Ineichen is one of six seniors on this year’s rugby team, which had a great core of experience and plenty of new faces. The new players have stepped up to the plate, even during the tough conditions, added Cook.

Cook has been playing rugby since high school, but the state championships were his final competition. Travis Spencer, Eric Gates and Jason Anderson round out the seniors who put the UWRF jersey on for their final season. For some players, like Engen, competing for UWRF was the first time they have ever played rugby. Nevertheless, four years later, Engen was voted team captain and was instrumental to this year’s team success.

Teammates Cook, Ineichen and Sam Gartmann had nothing but praise for Engen, who helped run the practices and get the players in condition for the grueling rugby season. UWRF is one of few teams that have a player-coach.

The rugby team at UWRF has 38 players. Cook described rugby as a mixture of soccer and football. “Rugby came from soccer, and from rugby came football,” said Cook. The game is played with 15 players on the field with continuous time consisting of two 40-minute halves. The main difference, or unique rule said Cook, is that in rugby you have to pass backwards. Ineichen added that even though rugby is played without pads, the rules are designed to protect the players. Cook explained a main difference when it comes to tackling. “In football you can just full-out go and tackle someone. But in rugby, you have to completely wrap around the person before you can tackle them,” said Cook.
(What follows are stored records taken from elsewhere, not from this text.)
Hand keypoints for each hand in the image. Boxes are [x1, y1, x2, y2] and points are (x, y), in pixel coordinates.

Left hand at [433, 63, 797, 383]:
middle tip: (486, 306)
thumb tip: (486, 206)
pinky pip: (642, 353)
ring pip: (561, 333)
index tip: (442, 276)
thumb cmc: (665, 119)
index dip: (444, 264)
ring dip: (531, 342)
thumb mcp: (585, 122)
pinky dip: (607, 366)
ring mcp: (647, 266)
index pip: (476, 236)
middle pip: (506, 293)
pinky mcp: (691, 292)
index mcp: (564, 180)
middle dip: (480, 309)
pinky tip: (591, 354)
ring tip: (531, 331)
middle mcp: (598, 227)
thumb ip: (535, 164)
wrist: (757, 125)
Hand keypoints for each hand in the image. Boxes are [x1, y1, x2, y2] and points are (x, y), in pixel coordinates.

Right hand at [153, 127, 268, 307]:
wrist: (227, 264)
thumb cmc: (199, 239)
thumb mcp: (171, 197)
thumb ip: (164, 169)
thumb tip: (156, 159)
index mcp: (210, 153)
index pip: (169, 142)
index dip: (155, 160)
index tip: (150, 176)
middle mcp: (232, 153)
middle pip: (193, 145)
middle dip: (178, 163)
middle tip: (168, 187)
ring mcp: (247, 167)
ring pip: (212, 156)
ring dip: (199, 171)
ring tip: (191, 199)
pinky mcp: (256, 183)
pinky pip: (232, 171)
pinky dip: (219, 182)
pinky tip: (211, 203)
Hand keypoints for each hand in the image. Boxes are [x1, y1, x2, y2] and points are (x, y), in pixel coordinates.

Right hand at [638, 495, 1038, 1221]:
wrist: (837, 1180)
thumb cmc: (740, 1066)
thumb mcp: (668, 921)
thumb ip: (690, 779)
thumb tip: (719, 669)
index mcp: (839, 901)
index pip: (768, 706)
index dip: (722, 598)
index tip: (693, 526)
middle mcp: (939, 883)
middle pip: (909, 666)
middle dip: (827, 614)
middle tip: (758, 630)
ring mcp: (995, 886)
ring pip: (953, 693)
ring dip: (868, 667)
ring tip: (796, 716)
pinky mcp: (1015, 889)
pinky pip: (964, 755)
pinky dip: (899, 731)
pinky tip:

Gartmann described the experience of playing rugby as a “full-body workout in which you have to be in top condition.” This top condition has led UWRF to be one of the best programs throughout the Midwest. Even though they will lose several seniors heading into next season, Gartmann says there is “a lot of promise for the future.”

UWRF is now waiting to hear if they received a berth to the Midwest Playoffs. If they make it, it would be a first in UWRF history.